Assad é o principal responsável pela guerra civil na Síria. Seus bombardeios à população civil em áreas rebeladas matam muito mais do que o Estado Islâmico. Tanto a Europa quanto os EUA aceitam negociar com o regime, mas entendem que a saída do ditador é precondição para acabar com uma guerra civil que ele começou, já matou mais de 250 mil pessoas e provocou a fuga do país de 4 milhões de pessoas, sem falar de outros 7 milhões desalojados internamente.

Um inquérito conduzido na ONU pelo sociedade brasileiro Paulo Sérgio Pinheiro comprovou o uso de armas químicas naquele caso de 2013. A Rússia impediu que o relatório apontasse os responsáveis. 

Obama tinha ameaçado bombardear as forças de Assad se o ditador usasse armas químicas. Aceitou a proposta russa para eliminar as armas químicas da Síria, um desarmamento apenas parcial como mostra o uso recente de bombas de cloro pela ditadura. O presidente dos EUA traçou uma "linha vermelha", o regime sírio ignorou, com o apoio do Moscou, e ficou por isso mesmo.

Ao vacilar, Obama validou as iniciativas de uso da força de Putin. Meses depois, a Rússia interveio militarmente na Ucrânia, anexou a península da Crimeia e deflagrou uma rebelião no Leste da ex-república soviética, punida por se afastar da órbita de Moscou.

Sem tantas hesitações dos EUA e da Europa, Putin não estaria hoje concentrando aviões, helicópteros e soldados numa base aérea da Síria. Está defendendo sua única base militar no Mar Mediterrâneo, que fica na Síria, e aumentando seu poder no Oriente Médio.

A URSS deixou de ser uma potência no Oriente Médio quando o ditador egípcio Anuar Sadat abandonou a aliança com Moscou e virou aliado dos EUA, em 1977, para recuperar a Península do Sinai em negociações diretas com Israel. Quatro anos antes, a URSS entrara em alerta nuclear para impedir que Israel destruísse o III Exército do Egito na Guerra do Yom Kippur (Dia do Perdão). 

A questão é se agora a Rússia vai conseguir virar o jogo. No Afeganistão, extremistas muçulmanos conseguiram humilhar o Exército Vermelho, com o apoio dos EUA, Arábia Saudita, China e Paquistão. Lá, nasceu a rede terrorista Al Caeda (A Base), origem do Estado Islâmico. Com mísseis antiaéreos, os jihadistas neutralizaram a superioridade área da URSS.

Para a empresa de análises estratégicas Stratfor, a guerra civil síria será decidida no campo de batalha e não em negociações internacionais. Grupos como o EI, Al Caeda e o Exército da Conquista não vão participar de negociações. Terão de ser derrotados em combates no solo.

···

REQUISITOS DA TAREFA - Retome o texto sobre a guerra civil na Síria a partir do ponto em que ele termina. Você não vai precisar das linhas que vêm a seguir.

···

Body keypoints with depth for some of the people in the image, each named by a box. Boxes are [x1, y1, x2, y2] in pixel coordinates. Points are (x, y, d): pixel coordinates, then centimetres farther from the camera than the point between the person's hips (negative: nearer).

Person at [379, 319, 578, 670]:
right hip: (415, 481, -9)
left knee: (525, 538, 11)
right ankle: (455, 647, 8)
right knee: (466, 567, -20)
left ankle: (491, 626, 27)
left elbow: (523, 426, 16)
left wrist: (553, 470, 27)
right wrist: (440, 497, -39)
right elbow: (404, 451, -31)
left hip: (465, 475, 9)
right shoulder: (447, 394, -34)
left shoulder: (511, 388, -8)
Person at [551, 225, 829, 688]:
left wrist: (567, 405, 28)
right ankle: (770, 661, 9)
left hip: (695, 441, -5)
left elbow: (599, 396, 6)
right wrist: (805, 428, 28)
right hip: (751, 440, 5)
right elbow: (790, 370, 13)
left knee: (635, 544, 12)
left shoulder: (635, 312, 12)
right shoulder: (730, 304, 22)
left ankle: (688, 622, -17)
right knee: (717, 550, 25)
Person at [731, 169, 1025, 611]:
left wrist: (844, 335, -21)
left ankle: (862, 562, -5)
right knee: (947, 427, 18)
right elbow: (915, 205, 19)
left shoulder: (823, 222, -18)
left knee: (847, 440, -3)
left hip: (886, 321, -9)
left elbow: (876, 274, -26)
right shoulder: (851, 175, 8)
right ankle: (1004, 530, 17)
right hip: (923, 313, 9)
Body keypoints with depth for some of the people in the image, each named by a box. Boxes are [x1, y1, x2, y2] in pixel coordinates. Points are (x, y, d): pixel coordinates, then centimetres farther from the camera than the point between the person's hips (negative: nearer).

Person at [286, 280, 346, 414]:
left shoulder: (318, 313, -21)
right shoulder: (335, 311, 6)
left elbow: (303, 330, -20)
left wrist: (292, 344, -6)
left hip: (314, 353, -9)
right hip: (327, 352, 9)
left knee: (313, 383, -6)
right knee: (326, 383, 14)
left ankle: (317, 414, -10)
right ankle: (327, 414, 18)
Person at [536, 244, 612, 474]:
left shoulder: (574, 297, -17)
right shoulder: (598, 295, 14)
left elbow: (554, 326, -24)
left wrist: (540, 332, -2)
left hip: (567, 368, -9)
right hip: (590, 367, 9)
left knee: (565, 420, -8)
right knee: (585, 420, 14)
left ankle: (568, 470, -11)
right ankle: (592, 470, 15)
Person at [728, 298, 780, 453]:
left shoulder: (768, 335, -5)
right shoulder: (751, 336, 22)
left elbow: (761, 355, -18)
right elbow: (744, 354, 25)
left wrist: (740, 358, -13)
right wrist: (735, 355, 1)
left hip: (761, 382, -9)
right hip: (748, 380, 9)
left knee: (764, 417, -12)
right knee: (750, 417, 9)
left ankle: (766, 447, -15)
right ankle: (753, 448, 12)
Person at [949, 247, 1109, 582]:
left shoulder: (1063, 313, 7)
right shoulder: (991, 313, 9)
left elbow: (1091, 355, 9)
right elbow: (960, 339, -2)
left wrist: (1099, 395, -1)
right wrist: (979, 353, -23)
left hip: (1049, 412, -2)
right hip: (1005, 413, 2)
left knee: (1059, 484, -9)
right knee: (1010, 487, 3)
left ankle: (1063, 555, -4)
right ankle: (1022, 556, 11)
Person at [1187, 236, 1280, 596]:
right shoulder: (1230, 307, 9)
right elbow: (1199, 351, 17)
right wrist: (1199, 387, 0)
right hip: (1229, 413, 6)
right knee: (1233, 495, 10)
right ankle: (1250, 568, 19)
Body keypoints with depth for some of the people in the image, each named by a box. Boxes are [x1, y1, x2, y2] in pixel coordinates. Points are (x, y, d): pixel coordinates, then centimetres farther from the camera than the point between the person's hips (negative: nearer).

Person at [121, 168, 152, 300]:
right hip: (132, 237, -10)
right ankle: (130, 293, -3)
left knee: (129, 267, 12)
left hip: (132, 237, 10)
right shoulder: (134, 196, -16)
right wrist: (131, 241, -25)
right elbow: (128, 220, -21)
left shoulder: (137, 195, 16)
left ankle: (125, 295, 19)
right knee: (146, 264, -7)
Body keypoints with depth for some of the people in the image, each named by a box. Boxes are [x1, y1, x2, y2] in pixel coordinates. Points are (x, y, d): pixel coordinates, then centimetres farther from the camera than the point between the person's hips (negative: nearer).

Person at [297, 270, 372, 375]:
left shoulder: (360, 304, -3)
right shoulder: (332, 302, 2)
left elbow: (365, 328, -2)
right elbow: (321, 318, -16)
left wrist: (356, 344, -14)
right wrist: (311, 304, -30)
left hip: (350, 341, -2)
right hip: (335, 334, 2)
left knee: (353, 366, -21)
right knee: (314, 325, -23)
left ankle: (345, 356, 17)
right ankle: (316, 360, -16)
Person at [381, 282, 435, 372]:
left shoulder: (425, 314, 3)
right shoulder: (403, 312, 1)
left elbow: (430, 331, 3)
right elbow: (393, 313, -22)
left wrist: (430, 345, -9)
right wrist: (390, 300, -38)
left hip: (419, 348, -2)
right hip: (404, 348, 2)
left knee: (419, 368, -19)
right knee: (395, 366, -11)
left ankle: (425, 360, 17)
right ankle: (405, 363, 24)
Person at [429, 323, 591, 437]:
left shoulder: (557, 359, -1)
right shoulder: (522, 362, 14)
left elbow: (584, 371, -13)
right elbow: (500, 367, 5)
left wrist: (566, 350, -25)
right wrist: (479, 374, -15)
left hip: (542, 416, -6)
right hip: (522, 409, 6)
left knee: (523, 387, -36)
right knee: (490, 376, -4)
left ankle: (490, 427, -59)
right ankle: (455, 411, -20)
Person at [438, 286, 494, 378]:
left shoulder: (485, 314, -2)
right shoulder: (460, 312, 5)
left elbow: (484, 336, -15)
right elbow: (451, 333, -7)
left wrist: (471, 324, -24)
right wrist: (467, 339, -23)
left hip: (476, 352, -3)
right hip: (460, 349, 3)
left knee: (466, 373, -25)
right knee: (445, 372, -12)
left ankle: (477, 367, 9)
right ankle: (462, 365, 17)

···

ESPAÇO DA RESPOSTA -
Outra questão: dá para acreditar que uma improvável vitória de Assad reduza o fluxo migratório para a Europa? A Síria está arrasada. O frágil equilíbrio entre a minoria alauíta, um ramo do xiismo, a maioria sunita e as minoriais curda, cristã, drusa e caldeia existente antes da guerra não será restaurado sob Assad. A Síria é mais um Estado em colapso, a exemplo do Afeganistão, do Iraque, da Líbia, do Líbano e da Somália, focos de agitação e terrorismo.

A reconstrução de um país é uma tarefa muito mais complexa do que sua destruição, como mostram as invasões do Afeganistão e do Iraque e a intervenção militar na Líbia para evitar que o ditador Muamar Kadafi massacrasse seu próprio povo, em 2011, quando Assad começava a fazer isso. Para conquistar a paz, é preciso construir ou reconstruir a máquina do Estado e a nação. 

O Afeganistão sempre foi um país tribal. A lealdade ao grupo étnico está acima do sentimento de nacionalidade. Seria necessário um grande investimento para reconstruir o país depois da invasão soviética e do domínio caótico dos grupos extremistas muçulmanos que tomaram conta do país com a retirada soviética.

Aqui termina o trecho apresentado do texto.